Somali Regional Health Bureau, Jigjiga, Ethiopia.
Confl Health. 2024 Jan 30;18(1):13. doi: 10.1186/s13031-024-00571-y.
This study evaluated an early warning, alert and response system for a crisis-affected population in Doolo zone, Somali Region, Ethiopia, in 2019-2021, with a history of epidemics of outbreak-prone diseases. To adequately cover an area populated by a semi-nomadic pastoralist, or livestock herding, population with sparse access to healthcare facilities, the surveillance system included four components: health facility indicator-based surveillance, community indicator- and event-based surveillance, and alerts from other actors in the area. This evaluation described the usefulness, acceptability, completeness, timeliness, positive predictive value, and representativeness of these components.
We carried out a mixed-methods study retrospectively analysing data from the surveillance system February 2019-January 2021 along with key informant interviews with system implementers, and focus group discussions with local communities. Transcripts were analyzed using a mixed deductive and inductive approach. Surveillance quality indicators assessed included completeness, timeliness, and positive predictive value, among others.

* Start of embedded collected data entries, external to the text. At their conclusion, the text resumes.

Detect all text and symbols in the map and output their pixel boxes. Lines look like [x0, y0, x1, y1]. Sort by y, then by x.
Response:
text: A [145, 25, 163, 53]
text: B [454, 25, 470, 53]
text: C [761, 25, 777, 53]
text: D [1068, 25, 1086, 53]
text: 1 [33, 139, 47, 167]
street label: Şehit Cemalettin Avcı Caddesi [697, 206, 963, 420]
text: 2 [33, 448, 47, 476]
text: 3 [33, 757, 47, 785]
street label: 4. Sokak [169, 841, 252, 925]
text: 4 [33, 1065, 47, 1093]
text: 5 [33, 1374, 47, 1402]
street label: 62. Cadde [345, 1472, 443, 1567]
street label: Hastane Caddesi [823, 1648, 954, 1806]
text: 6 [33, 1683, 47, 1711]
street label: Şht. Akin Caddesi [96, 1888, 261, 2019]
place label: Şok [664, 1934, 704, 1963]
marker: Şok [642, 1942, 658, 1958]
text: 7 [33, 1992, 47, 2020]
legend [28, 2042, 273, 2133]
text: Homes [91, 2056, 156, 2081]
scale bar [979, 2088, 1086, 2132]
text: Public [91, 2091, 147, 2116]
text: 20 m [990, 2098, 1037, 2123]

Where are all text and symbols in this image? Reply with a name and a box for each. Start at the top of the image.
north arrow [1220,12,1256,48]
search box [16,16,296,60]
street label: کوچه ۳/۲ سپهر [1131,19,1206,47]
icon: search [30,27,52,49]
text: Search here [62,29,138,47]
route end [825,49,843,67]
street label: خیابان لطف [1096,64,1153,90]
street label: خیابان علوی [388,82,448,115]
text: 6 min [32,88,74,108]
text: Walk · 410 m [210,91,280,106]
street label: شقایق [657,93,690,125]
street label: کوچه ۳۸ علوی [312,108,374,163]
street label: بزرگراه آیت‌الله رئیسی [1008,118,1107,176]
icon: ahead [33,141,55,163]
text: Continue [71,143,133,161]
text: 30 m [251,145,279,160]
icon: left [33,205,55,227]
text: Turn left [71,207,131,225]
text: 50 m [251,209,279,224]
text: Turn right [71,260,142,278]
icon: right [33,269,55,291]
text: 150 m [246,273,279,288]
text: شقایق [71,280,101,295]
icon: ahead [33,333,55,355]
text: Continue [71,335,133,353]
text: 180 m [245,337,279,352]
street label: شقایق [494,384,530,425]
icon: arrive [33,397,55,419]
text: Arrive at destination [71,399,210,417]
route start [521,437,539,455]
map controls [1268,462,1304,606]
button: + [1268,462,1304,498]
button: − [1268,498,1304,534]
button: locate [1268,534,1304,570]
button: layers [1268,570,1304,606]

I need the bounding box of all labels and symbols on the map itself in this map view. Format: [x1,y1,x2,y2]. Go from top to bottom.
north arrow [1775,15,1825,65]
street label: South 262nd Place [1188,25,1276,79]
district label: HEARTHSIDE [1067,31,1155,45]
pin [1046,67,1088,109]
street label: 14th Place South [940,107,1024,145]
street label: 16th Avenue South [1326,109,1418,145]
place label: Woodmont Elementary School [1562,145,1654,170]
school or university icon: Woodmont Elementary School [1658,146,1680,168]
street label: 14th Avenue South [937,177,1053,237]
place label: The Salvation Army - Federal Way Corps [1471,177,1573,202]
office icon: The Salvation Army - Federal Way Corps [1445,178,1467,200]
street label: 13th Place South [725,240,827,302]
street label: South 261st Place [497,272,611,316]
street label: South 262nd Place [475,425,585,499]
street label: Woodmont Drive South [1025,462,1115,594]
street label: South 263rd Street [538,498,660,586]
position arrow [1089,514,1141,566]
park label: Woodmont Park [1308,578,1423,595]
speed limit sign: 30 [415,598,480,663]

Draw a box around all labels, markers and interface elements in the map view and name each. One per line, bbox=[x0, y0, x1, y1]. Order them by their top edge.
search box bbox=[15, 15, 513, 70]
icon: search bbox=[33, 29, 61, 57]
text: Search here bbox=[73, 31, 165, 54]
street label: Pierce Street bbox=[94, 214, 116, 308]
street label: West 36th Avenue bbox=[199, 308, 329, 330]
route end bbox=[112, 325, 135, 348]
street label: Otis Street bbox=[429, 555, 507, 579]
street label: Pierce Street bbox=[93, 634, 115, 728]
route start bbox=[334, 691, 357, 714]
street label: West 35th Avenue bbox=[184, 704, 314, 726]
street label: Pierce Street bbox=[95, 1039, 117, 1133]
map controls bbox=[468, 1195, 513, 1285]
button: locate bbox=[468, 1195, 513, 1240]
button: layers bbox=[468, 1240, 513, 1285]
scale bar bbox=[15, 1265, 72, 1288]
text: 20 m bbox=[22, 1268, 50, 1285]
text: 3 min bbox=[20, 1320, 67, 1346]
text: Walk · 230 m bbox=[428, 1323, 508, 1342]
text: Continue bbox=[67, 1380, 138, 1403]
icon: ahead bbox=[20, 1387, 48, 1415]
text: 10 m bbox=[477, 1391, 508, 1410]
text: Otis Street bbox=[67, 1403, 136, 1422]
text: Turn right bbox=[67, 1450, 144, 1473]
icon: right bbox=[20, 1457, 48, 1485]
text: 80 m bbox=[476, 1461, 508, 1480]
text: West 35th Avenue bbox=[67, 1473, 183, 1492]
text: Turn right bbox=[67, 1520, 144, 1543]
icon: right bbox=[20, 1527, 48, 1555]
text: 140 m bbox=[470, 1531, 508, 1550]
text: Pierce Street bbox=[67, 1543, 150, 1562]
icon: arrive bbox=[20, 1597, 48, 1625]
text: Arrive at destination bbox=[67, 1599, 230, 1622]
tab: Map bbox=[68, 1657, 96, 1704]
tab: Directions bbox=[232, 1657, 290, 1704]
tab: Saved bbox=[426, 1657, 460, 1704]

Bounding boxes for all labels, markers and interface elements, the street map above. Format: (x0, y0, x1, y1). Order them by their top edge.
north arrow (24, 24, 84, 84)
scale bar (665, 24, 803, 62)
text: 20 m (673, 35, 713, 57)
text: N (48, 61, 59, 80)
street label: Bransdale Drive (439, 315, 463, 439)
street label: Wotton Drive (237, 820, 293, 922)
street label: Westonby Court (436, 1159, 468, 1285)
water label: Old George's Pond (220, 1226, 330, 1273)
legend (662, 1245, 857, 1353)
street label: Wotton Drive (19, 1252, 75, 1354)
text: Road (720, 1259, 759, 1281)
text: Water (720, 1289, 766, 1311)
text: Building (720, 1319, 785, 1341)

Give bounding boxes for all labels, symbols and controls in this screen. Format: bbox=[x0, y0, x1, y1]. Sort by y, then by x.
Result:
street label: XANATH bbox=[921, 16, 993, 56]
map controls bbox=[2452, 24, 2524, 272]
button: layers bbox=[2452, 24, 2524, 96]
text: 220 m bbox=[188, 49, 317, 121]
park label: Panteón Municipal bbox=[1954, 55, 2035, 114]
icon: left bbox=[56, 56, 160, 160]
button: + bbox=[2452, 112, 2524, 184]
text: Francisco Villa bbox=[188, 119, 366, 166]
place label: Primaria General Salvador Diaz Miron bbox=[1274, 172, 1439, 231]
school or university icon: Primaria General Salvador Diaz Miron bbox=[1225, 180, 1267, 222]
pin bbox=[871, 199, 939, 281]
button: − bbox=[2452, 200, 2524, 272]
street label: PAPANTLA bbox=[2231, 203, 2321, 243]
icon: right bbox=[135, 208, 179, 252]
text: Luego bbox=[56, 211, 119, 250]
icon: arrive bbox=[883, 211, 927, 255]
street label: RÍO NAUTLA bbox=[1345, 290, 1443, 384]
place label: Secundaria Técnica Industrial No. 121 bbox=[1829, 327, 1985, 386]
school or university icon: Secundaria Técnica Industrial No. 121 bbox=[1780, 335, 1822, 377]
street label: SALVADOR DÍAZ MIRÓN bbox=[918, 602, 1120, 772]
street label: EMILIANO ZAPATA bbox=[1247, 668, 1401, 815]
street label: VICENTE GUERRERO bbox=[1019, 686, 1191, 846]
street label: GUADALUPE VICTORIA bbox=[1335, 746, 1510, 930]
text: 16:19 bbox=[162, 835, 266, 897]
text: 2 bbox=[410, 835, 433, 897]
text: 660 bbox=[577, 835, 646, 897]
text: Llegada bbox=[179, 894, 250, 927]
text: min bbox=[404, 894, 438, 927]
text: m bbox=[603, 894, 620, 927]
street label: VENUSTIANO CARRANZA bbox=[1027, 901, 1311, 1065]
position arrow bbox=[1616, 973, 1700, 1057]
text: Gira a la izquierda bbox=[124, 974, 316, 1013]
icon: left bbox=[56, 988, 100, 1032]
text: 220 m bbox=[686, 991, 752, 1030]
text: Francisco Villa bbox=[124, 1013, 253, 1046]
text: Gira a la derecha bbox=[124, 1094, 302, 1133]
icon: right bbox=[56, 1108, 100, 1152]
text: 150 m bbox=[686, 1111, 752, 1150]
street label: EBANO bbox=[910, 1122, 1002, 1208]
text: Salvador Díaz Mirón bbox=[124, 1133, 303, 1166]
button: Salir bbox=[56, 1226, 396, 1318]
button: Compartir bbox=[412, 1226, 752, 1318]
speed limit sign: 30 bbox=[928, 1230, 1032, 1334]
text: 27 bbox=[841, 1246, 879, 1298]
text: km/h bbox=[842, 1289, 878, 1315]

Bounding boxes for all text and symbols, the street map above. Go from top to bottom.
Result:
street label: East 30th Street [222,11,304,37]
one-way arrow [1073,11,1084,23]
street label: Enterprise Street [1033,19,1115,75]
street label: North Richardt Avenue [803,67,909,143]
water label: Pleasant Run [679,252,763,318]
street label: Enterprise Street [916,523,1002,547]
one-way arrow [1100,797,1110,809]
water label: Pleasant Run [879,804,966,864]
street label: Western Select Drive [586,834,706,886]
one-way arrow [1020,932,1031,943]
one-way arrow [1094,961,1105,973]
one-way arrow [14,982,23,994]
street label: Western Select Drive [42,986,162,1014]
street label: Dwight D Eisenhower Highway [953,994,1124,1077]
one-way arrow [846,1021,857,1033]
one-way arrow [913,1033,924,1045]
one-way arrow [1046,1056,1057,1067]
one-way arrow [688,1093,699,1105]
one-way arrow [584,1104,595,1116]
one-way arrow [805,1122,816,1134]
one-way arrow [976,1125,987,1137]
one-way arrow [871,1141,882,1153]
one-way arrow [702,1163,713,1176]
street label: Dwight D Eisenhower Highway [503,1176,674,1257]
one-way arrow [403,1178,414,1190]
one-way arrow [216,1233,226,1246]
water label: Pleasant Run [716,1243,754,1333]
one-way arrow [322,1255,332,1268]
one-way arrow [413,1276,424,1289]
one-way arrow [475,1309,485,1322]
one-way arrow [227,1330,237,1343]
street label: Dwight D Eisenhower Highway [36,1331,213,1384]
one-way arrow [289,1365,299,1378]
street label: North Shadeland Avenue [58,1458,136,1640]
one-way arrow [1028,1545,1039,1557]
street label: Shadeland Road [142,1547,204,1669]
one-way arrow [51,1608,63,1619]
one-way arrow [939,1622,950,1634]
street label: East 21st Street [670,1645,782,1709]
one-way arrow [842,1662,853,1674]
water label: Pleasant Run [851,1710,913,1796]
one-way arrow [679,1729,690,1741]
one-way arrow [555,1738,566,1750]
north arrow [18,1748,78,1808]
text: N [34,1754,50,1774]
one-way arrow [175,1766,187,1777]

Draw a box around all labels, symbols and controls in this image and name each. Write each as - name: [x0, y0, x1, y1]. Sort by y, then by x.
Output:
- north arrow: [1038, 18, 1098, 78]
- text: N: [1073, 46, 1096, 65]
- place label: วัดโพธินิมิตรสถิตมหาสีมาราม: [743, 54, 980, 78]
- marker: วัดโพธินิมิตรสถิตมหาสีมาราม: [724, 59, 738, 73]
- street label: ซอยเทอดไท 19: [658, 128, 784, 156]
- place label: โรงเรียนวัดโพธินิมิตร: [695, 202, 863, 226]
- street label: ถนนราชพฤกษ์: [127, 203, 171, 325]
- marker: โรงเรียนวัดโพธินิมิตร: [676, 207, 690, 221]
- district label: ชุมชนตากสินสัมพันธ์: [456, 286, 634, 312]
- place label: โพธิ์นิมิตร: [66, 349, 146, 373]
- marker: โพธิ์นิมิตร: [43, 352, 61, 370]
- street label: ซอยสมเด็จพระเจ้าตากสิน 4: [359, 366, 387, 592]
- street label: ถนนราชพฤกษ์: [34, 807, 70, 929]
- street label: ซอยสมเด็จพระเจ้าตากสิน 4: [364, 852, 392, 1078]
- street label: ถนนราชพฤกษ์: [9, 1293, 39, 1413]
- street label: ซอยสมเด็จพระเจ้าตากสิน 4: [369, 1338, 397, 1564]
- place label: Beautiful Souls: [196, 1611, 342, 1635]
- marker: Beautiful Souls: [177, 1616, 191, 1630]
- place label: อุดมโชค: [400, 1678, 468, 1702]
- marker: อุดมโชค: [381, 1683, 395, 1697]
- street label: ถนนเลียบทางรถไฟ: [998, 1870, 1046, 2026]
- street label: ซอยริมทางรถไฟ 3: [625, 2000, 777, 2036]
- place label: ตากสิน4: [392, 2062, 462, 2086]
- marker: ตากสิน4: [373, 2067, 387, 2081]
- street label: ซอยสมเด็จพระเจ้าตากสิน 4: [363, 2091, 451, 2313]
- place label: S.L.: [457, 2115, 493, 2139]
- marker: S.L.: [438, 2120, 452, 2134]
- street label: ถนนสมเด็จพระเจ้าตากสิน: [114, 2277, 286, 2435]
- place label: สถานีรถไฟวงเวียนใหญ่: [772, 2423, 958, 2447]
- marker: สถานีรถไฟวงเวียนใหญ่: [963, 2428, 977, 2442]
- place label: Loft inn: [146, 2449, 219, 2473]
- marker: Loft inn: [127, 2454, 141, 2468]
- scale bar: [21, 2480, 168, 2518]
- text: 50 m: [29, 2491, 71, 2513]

1010 signals were analysed; these resulted in 168 verified events, 58 alerts, and 29 responses. Most of the alerts (46/58) and responses (22/29) were initiated through the community event-based branch of the surveillance system. In comparison, one alert and one response was initiated via the community indicator-based branch. Positive predictive value of signals received was about 6%. About 80% of signals were verified within 24 h of reports, and 40% were risk assessed within 48 h. System responses included new mobile clinic sites, measles vaccination catch-ups, and water and sanitation-related interventions. Focus group discussions emphasized that responses generated were an expected return by participant communities for their role in data collection and reporting. Participant communities found the system acceptable when it led to the responses they expected. Some event types, such as those around animal health, led to the community's response expectations not being met.
Event-based surveillance can produce useful data for localized public health action for pastoralist populations. Improvements could include greater community involvement in the system design and potentially incorporating One Health approaches.
本研究评估了2019 - 2021年埃塞俄比亚索马里州杜洛地区一个受危机影响人群的早期预警、警报和响应系统,该地区有易爆发疾病的流行病史。为了充分覆盖一个以半游牧牧民或畜牧为生、获得医疗设施机会稀少的地区,监测系统包括四个组成部分:基于卫生设施指标的监测、基于社区指标和事件的监测,以及来自该地区其他行为者的警报。本评估描述了这些组成部分的有用性、可接受性、完整性、及时性、阳性预测值和代表性。
我们进行了一项混合方法研究,回顾性分析了2叭9年2月至2021年1月监测系统的数据,同时对系统实施者进行了关键信息访谈,并与当地社区进行了焦点小组讨论。使用演绎和归纳相结合的方法分析访谈记录。评估的监测质量指标包括完整性、及时性和阳性预测值等。
分析了1010个信号;这些信号导致168起经核实的事件、58次警报和29次响应。大多数警报(46/58)和响应(22/29)是通过监测系统基于社区事件的分支发起的。相比之下,通过基于社区指标的分支发起了1次警报和1次响应。收到的信号的阳性预测值约为6%。约80%的信号在报告后24小时内得到核实,40%在48小时内进行了风险评估。系统响应包括新的移动诊所地点、麻疹疫苗补种以及与水和卫生相关的干预措施。焦点小组讨论强调,所产生的响应是参与社区因其在数据收集和报告中的作用而预期得到的回报。当系统导致他们预期的响应时,参与社区认为该系统是可接受的。一些事件类型,如与动物健康有关的事件,导致社区的响应期望未得到满足。
基于事件的监测可以为牧民群体的本地化公共卫生行动提供有用的数据。改进措施可包括让社区更多地参与系统设计,并可能纳入“同一健康”方法。